Opposition NDP Leader Marit Stiles called the bill the “one of the greatest threats to the right to public health care that we’ve seen in our province for generations” and vowed to repeal it if her party wins power in the next election, which is not scheduled until 2026. The Liberals said the new bill needs more “guardrails” and that all of the clinics should be non-profits.
Premier Doug Ford rose to defend the bill in the legislature, pointing to endorsements for his plan by the Ontario Medical Association (OMA), which represents doctors, and the Ontario Hospital Association (OHA), which speaks for hospital administrations.
Mr. Ford said little about Bill 60 itself, but accused both the Opposition NDP and the former governing Liberals – whom he first defeated in 2018 – of neglecting the health care system. He also pointed to his government’s increases in health care spending and the record number of new nurses registered in the province last year.
“We’re fixing health care,” the Premier said. “We’re ending this hallway health care that you created, and we’re bringing health back to the standards of a world-class health care system, the best in the world.”
Ms. Stiles said the ability of the new clinics to lure burned-out nurses will mean more emergency room closures, of which Ontario has seen many, as its hospitals face personnel shortages. She also warned of a “two-tier” health system, saying the bill will see U.S.-owned private clinics “upsell” patients on enhanced procedures or charge them extra to skip waitlists.

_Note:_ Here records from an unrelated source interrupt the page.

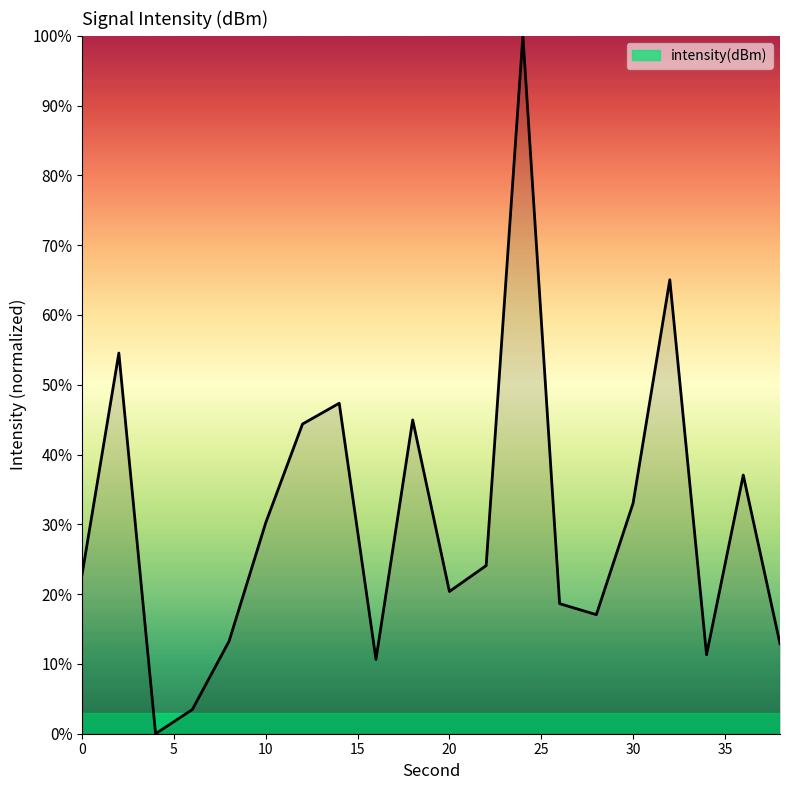

What is the greatest value displayed?

100.0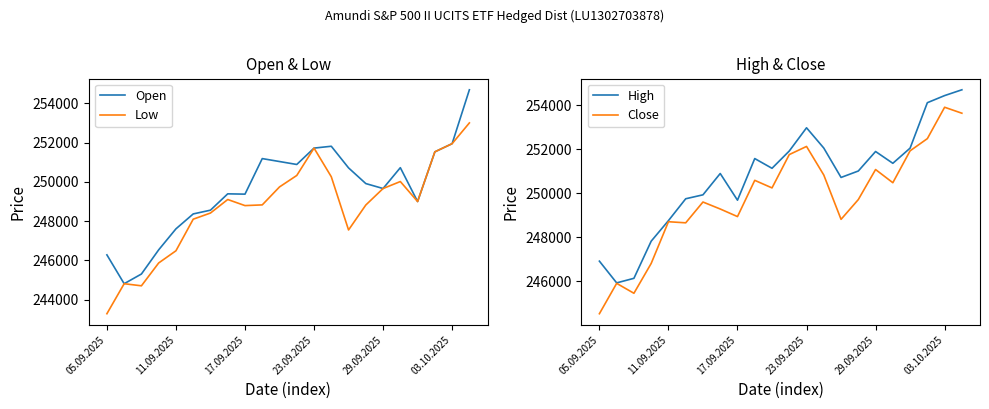

Between 21 and 19, which is larger?

21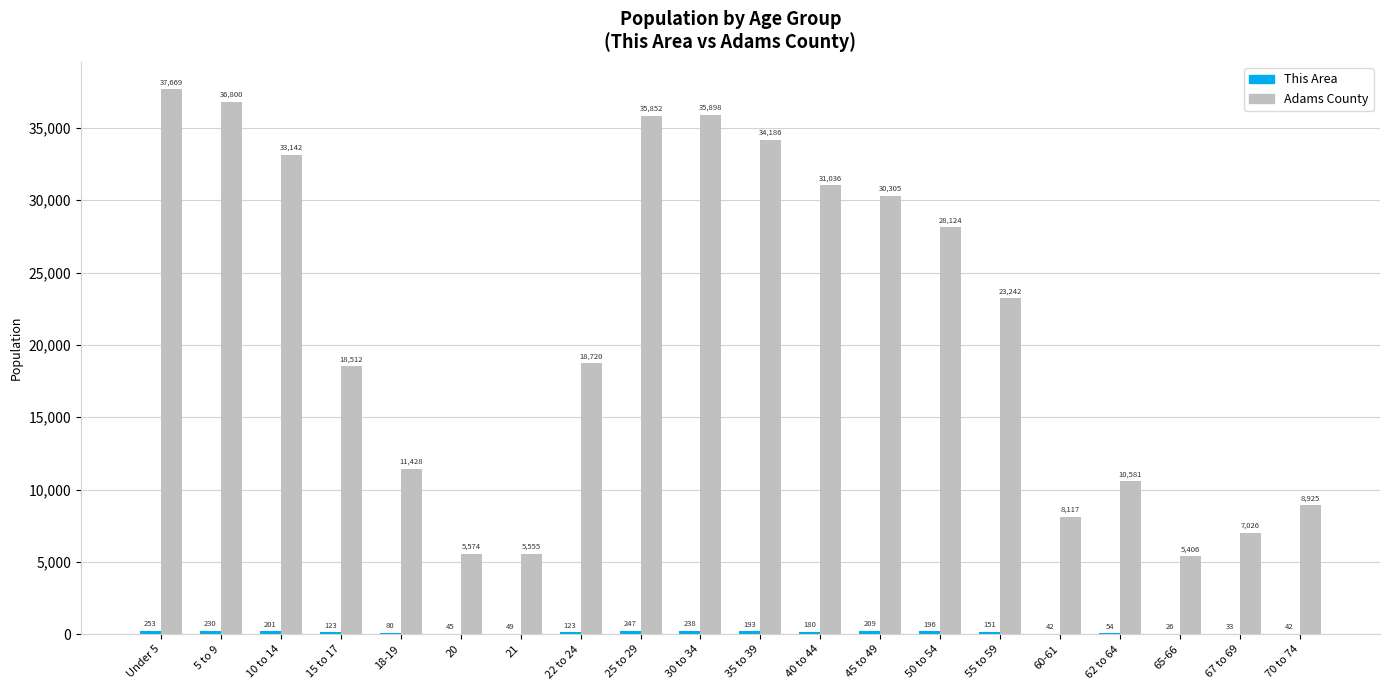

Which series changed the most between 35 to 39 and 62 to 64?

Adams County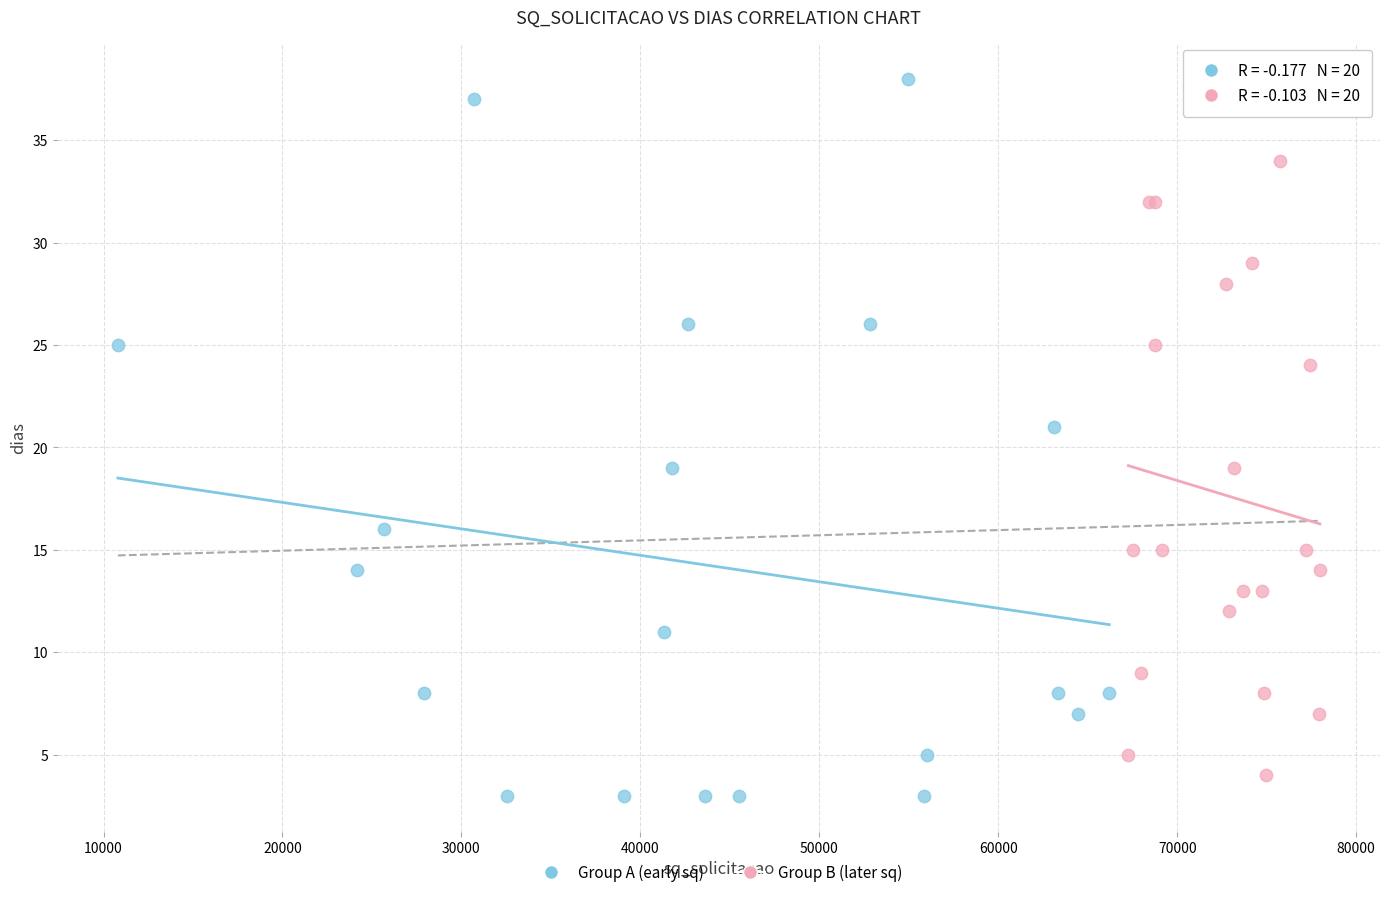

Which series has the largest Y range (max minus min)?

Group A (early sq)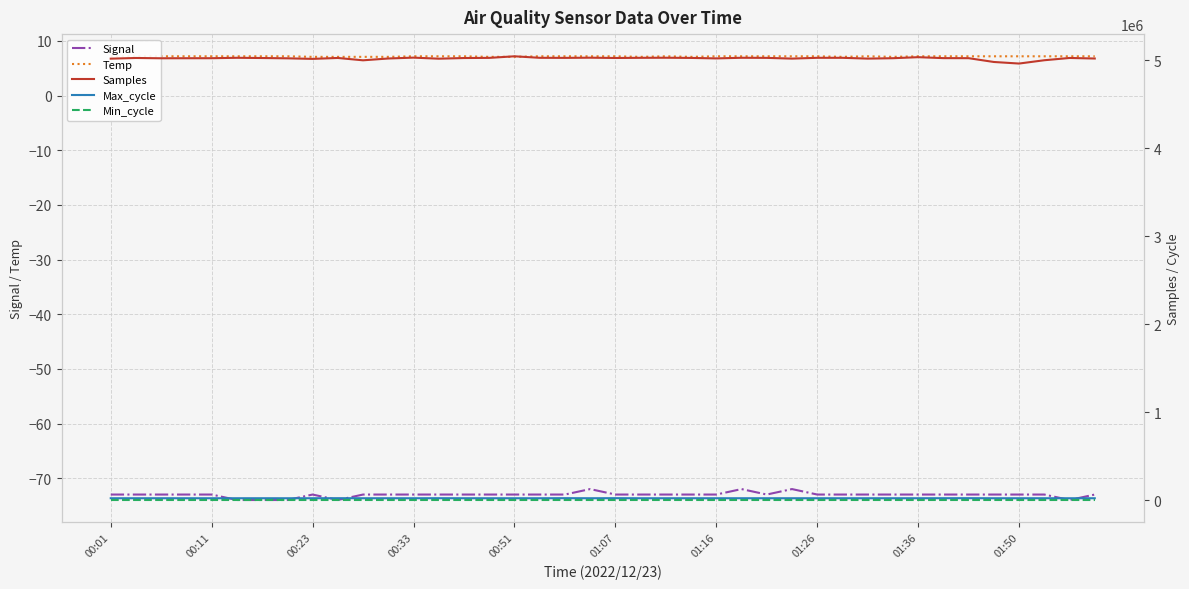

Is this an area chart (filled region under the line)?

No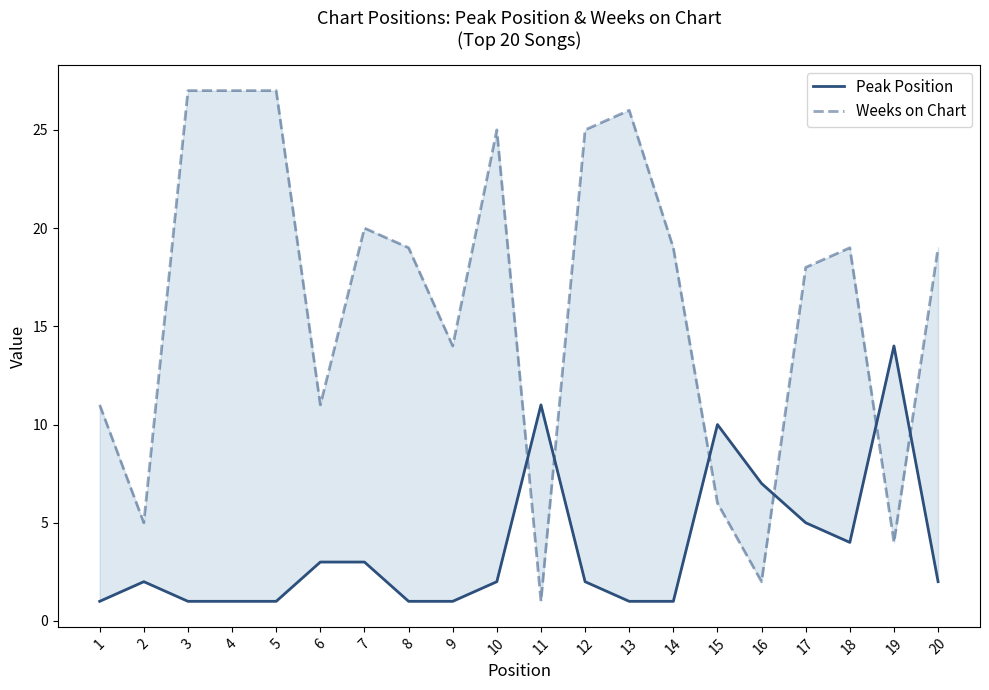

What is the difference between the Peak Position values at 14 and 19?

13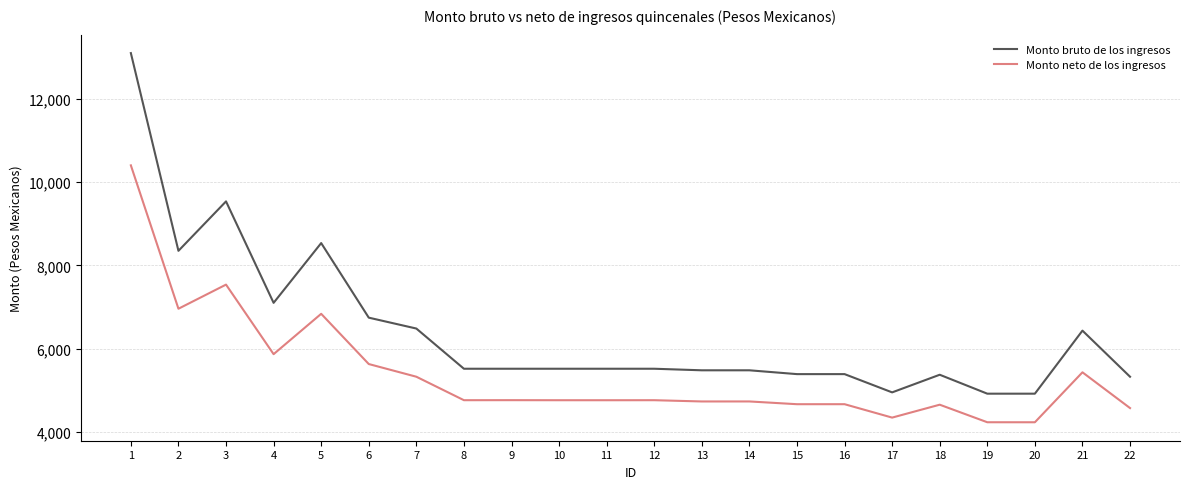

Where does the Monto bruto de los ingresos series first go above 5518?

1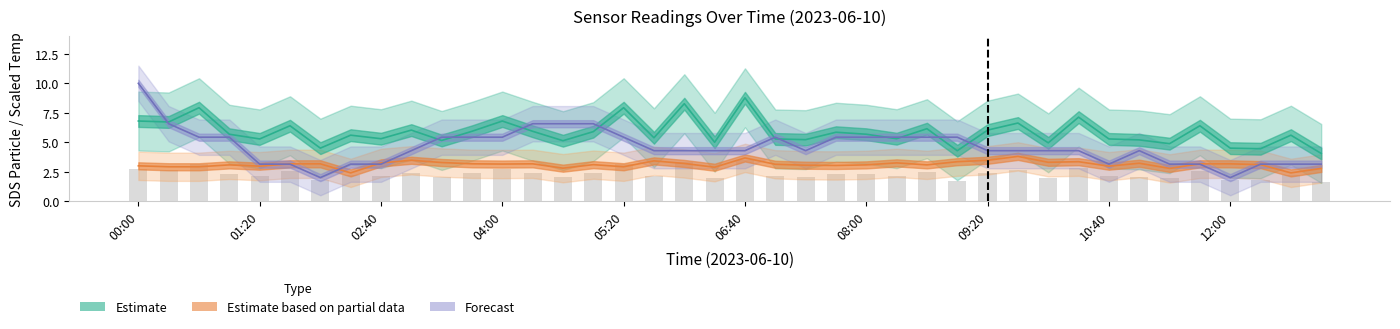

True or false: Temp has a value of 7.2 at 18.

False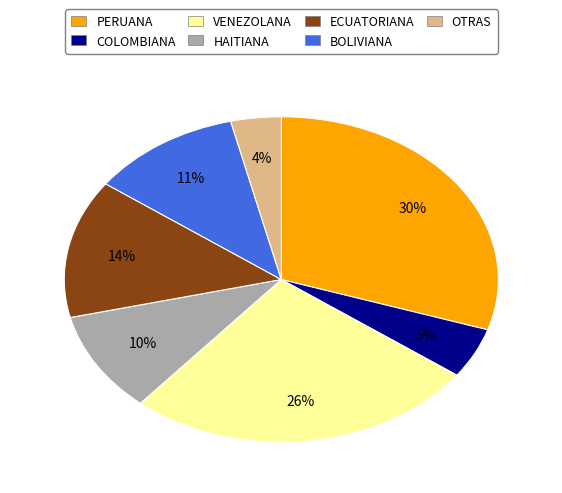

Rank the categories by value from lowest to highest.

OTRAS, COLOMBIANA, HAITIANA, BOLIVIANA, ECUATORIANA, VENEZOLANA, PERUANA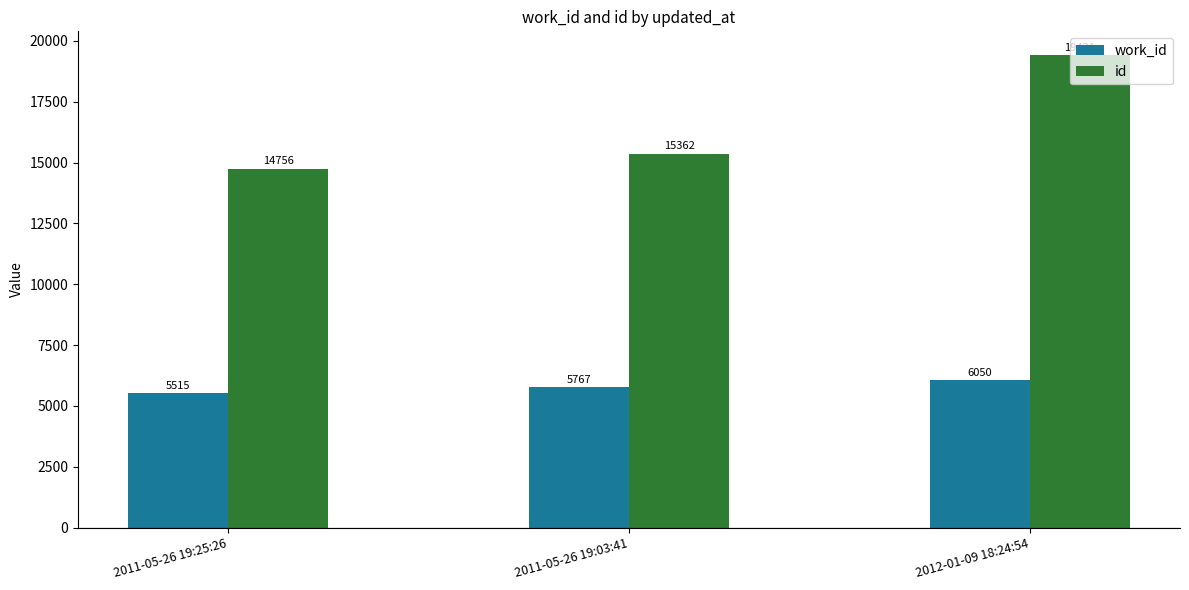

Reading left to right, what are all the values shown in this chart?

work_id: 2011-05-26 19:25:26=5515	2011-05-26 19:03:41=5767	2012-01-09 18:24:54=6050
id: 2011-05-26 19:25:26=14756	2011-05-26 19:03:41=15362	2012-01-09 18:24:54=19421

The NDP Leader said B.C. and Quebec have “curtailed their use of private for-profit clinics.” While B.C. recently purchased two private clinics, Quebec is still going ahead with plans for new private mini-hospitals while pledging a crackdown on private nursing agencies.
Neither Mr. Ford nor his Health Minister, Sylvia Jones, took questions from reporters on Monday. Both have said all of the procedures moved to private clinics will be funded by Ontario Health Insurance (OHIP), and that no one will pay out of pocket. Ontario already has more than 800 private clinics, most of which do diagnostic tests, as well as a small number of private facilities that do other outpatient procedures.
Anthony Dale, president and chief executive of the OHA, said in an interview that he was confident the government will consult hospitals as regulations are rolled out for the new system. The government has said the new clinics must have connections with hospitals and that staffing in the public system must be kept stable.
“So far our engagement with the ministry suggests they’re very alive to these considerations,” Mr. Dale said.
Meanwhile, the OMA has called for this kind of specialized surgical centre, but it had previously said they should be non-profits. The association’s president, Andrew Park, said allowing for-profit facilities was not a deal-breaker – as long as no one is denied access or forced to pay for publicly insured services, which would be illegal under the federal Canada Health Act.
“Your family doctor’s office is a for-profit business,” said Dr. Park, an emergency room physician in an interview. “It’s a private business within a publicly administered health care system. The priority is universal access.”